■ Action item a ■
Count the lines of the listing that contain the string "dann", treating uppercase and lowercase letters as distinct, and give only the number.

Document segment Block Start

Personally, it didn’t have enough “bang” or “zoom” to send me even beyond New Jersey — but I say that as someone who did not grow up with “The Honeymooners.” In fact, I only began watching the series recently on YouTube.

Whereas the original episodes had speed, unpredictability and grit, the musical is sappy and sanitized, resembling a two-and-a-half hour valentine to a half-hour sitcom, depending heavily on sentimental romance and bromance, plus shout-outs to classic moments and contemporary fads for easy laughs.

The production (directed by John Rando and choreographed by Joshua Bergasse) is polished, peppy and pleasantly old-fashioned in style.

The cast (including Tony-winner Michael McGrath as Ralph, Michael Mastro as Ed, Leslie Kritzer as Alice and Laura Bell Bundy as Trixie) is game for the occasion. McGrath evokes (without directly imitating) Jackie Gleason’s exaggerated physical mannerisms, and Kritzer excels at offering snappy, street-smart replies to the deluded men around her.

But the book (using a labored plot about Ralph and Ed somehow becoming advertising execs and Trixie becoming a nightclub performer) takes the characters out of their natural habitat of working-class Brooklyn, and the score (by composer Stephen Weiner and lyricist Peter Mills) is workmanlike and forgettable.

The project calls out for witty, New York-savvy writers from the period when “The Honeymooners” was still on television, such as Frank Loesser and Abe Burrows (of “Guys and Dolls” and “How to Succeed in Business Without Really Trying”) or Jule Styne, Betty Comden and Adolph Green (of “Bells Are Ringing” and “Do Re Mi,” the latter of which resembles “The Honeymooners” in a lot of ways).

I can imagine “The Honeymooners” having a successful national tour before fading into obscurity — not unlike the musical adaptations of “Happy Days” and “Little House on the Prairie,” which coincidentally also premiered at Paper Mill.

Document segment Block End
Provided data Block Start

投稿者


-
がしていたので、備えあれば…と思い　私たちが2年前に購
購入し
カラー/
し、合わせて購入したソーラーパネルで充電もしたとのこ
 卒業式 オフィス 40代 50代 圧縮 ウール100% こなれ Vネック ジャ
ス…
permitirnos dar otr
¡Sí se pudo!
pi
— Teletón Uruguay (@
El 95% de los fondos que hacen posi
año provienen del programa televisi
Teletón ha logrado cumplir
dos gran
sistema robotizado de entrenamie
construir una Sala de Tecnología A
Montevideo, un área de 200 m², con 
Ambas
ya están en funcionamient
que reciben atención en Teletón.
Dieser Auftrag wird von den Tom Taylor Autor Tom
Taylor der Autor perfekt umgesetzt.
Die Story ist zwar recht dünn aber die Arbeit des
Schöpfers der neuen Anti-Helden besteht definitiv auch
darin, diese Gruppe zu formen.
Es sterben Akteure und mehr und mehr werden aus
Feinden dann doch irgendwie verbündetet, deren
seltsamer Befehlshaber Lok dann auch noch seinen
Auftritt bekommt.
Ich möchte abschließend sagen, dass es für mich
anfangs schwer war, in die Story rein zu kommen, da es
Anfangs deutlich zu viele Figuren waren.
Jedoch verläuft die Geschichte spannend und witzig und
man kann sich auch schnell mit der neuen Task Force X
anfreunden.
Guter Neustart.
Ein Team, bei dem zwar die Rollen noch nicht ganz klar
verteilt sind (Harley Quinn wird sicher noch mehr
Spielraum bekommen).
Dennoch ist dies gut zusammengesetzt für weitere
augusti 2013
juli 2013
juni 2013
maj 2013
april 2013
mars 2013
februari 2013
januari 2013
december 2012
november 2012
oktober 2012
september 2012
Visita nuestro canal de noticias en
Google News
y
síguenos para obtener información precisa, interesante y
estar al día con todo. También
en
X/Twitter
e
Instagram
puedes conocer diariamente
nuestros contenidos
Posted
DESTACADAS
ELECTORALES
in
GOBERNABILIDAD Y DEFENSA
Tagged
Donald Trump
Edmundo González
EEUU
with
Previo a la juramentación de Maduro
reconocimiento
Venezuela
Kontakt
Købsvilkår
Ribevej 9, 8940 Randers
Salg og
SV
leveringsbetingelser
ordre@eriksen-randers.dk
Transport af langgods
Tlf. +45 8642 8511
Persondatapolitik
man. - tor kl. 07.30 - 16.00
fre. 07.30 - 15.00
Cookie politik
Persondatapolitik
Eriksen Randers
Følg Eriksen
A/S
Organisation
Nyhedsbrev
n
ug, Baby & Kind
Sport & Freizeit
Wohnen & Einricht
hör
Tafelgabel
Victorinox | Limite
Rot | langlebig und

Provided data Block End
Provided data Block Start

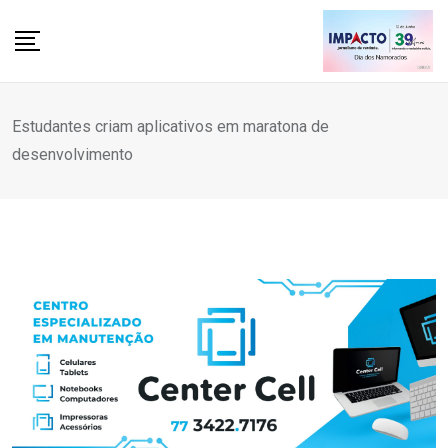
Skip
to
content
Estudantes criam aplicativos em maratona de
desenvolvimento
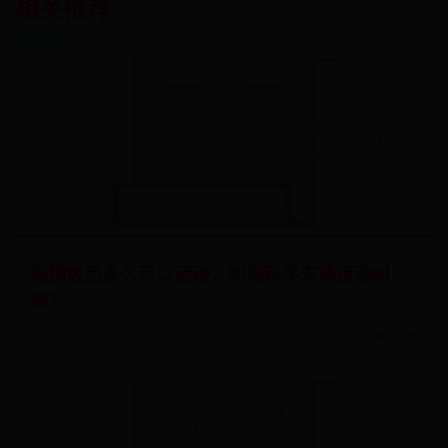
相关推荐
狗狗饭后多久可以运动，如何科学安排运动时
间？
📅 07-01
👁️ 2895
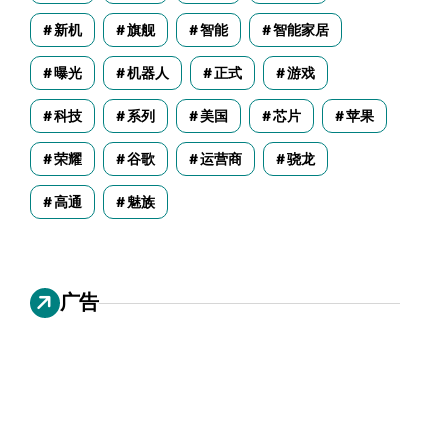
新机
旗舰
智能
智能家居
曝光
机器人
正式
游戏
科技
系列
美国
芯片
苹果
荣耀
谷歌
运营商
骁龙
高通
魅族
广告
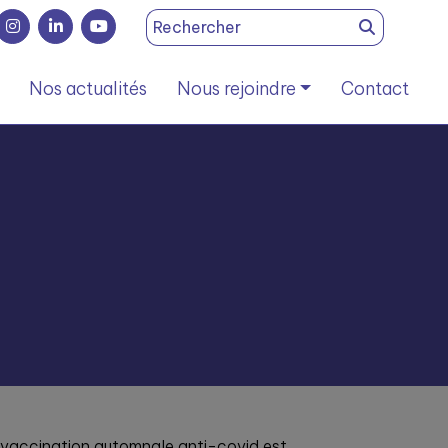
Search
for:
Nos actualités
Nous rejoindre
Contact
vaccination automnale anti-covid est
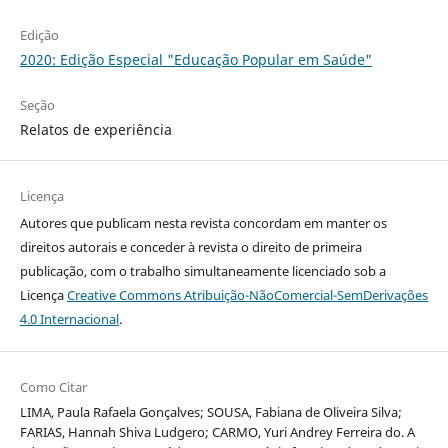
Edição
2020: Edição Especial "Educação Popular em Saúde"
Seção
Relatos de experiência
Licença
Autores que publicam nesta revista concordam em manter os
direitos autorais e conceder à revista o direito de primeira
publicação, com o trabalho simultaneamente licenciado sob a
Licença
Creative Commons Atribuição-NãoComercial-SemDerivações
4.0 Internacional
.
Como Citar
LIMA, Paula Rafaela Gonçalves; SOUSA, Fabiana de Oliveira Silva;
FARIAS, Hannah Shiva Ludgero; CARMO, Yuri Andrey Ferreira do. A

Provided data Block End

■ Action item b ■
According to the theater review, who directed the production of the musical?

■ Written solution a ■
2

■ Written solution b ■
John Rando